___ Supplied text ___

Russia prefers stable, authoritarian Uzbekistan to relatively more open and democratic and, therefore more unpredictable, Tajikistan. Its relations with Uzbekistan have been improving since President Karimov withdrew his previous objection to creating a Russian-led Rapid Reaction Force to give military teeth to the Russian-led, seven-nation Collective Security Treaty Organization (CSTO).
China backs Uzbekistan enthusiastically. The Turkmenistan-to-China pipeline flows through Uzbekistan. It eventually will carry 30 billion cubic meters of natural gas per year to China’s energy-hungry industries.
China is also a major and growing customer for Uzbekistan’s own natural gas. And President Karimov knows he can count on Chinese support for his continued authoritarian policies in the face of U.S. and European Union criticism. So China won’t raise a finger for the Tajiks either.
The United States has periodically lectured Uzbekistan to lift the blockade and Western reports invariably claim that the blockade threatens to inconvenience supplies to the U.S. and NATO war in Afghanistan against the Taliban. But these reports are greatly exaggerated. The impact of the blockade on supplies for Western forces in Afghanistan is marginal. They are largely flown in by the U.S. Air Force.
But maintaining good relations with Kazakhstan and Kyrgyzstan, and improving them with Uzbekistan, are far higher items on the U.S. agenda than helping the Tajiks.
As U.S. expert Martha Brill Alcott pointed out at a Center for Security and International Studies conference in Washington last month, the Obama administration has only paid a fitful, uneven interest to Central Asia at all. It has never developed any consistent or comprehensive strategy for the region. So the Uzbeks can remain confident they can shrug off any halfhearted and ineffectual U.S. pleas.
Geographical and economic issues drive the dispute. Tajikistan lacks the oil and natural gas resources in and around the Caspian Sea that the richer Central Asian nations of Kazakhstan, Uzbekistan and Turkmenistan enjoy. It is also woefully short of industry and cheap electricity.

___ Record extracts ___

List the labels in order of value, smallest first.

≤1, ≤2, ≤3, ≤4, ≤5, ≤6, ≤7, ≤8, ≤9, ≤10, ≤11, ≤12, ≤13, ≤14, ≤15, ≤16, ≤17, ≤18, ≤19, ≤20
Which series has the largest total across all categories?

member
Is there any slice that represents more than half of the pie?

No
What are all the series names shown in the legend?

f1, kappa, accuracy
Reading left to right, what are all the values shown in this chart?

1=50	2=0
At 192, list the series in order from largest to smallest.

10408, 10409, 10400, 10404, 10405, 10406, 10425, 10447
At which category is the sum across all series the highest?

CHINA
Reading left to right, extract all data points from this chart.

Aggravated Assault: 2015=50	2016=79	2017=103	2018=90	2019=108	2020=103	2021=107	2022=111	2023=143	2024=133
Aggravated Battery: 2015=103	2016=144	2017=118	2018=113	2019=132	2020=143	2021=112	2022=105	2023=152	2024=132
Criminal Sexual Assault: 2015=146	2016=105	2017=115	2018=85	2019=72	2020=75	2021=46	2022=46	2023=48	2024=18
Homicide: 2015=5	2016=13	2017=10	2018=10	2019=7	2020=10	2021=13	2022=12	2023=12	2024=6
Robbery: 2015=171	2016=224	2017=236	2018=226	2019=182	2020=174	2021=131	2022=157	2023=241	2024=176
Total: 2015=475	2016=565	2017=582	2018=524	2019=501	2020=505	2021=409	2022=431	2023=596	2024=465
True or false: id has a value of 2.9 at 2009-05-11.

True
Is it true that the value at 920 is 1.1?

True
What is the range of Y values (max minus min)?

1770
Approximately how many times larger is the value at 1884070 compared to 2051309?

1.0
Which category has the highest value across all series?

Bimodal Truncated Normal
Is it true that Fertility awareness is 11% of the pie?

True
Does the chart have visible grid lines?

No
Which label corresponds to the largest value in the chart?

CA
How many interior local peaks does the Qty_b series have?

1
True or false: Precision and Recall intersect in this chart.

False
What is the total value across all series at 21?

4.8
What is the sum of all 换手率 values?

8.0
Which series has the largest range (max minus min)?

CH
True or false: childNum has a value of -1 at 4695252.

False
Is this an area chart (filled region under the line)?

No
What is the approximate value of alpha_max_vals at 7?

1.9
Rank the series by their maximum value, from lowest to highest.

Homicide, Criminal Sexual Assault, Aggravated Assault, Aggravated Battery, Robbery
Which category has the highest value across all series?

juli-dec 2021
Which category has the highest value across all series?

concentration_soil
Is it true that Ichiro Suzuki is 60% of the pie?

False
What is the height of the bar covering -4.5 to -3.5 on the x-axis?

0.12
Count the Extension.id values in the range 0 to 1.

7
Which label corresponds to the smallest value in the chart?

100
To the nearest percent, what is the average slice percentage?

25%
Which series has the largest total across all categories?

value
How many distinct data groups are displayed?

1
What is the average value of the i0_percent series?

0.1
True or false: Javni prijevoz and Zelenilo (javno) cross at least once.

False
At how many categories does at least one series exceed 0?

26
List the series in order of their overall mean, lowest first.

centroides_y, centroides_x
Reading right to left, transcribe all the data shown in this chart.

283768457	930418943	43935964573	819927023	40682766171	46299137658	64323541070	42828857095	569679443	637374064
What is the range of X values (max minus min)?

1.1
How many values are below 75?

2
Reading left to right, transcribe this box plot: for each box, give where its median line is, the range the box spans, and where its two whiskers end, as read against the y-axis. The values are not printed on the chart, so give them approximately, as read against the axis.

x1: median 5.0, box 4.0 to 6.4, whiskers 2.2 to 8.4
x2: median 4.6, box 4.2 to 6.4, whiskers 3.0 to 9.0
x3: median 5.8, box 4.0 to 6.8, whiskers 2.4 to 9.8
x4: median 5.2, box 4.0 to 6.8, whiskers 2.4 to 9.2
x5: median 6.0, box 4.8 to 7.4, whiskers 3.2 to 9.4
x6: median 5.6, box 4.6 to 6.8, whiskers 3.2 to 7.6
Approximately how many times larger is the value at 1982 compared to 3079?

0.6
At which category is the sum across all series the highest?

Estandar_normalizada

___

Tasks to perform
[A] According to the article on the Uzbekistan–Tajikistan dispute, how much natural gas will the Turkmenistan-to-China pipeline eventually carry to China each year?
[B] Resume the article on the Uzbekistan–Tajikistan dispute, starting right after its final sentence.

Answers by task
[A] 30 billion cubic meters per year.

[B]
The only natural resource easily convertible into electricity that Tajikistan enjoys is its rivers.
Tajikistan’s scientists and economists are still very much products of the Soviet era. Ecological issues are seldom taught or considered by its policymakers. The Soviet Union was hugely enthusiastic about building giant dams to create electricity throughout its history. That mindset still pervades policymakers in the Tajik capital Dushanbe. For them, the Roghun project that so angers the Uzbeks is a no-brainer.
But Uzbekistan remains heavily dependent on its cotton industry and cotton is a crop that is desperately hungry for water. Even in the best of times, diverting the waters of the region to feed Tajikistan’s power needs endangers Uzbekistan’s traditional signature crop. No wonder, then, that President Islam Karimov is furious.
The current drought in Central Asia, the worst in regional recorded modern history, has heated up the dispute further. The stakes are rising all the time for both nations. Both Tajikistan and Uzbekistan have insufficiently developed land transportation infrastructures.
That risk is far worse for Tajikistan than for Uzbekistan. Uzbekistan still has a competently functioning, highly centralized administration. Tajikistan’s government structure is far weaker.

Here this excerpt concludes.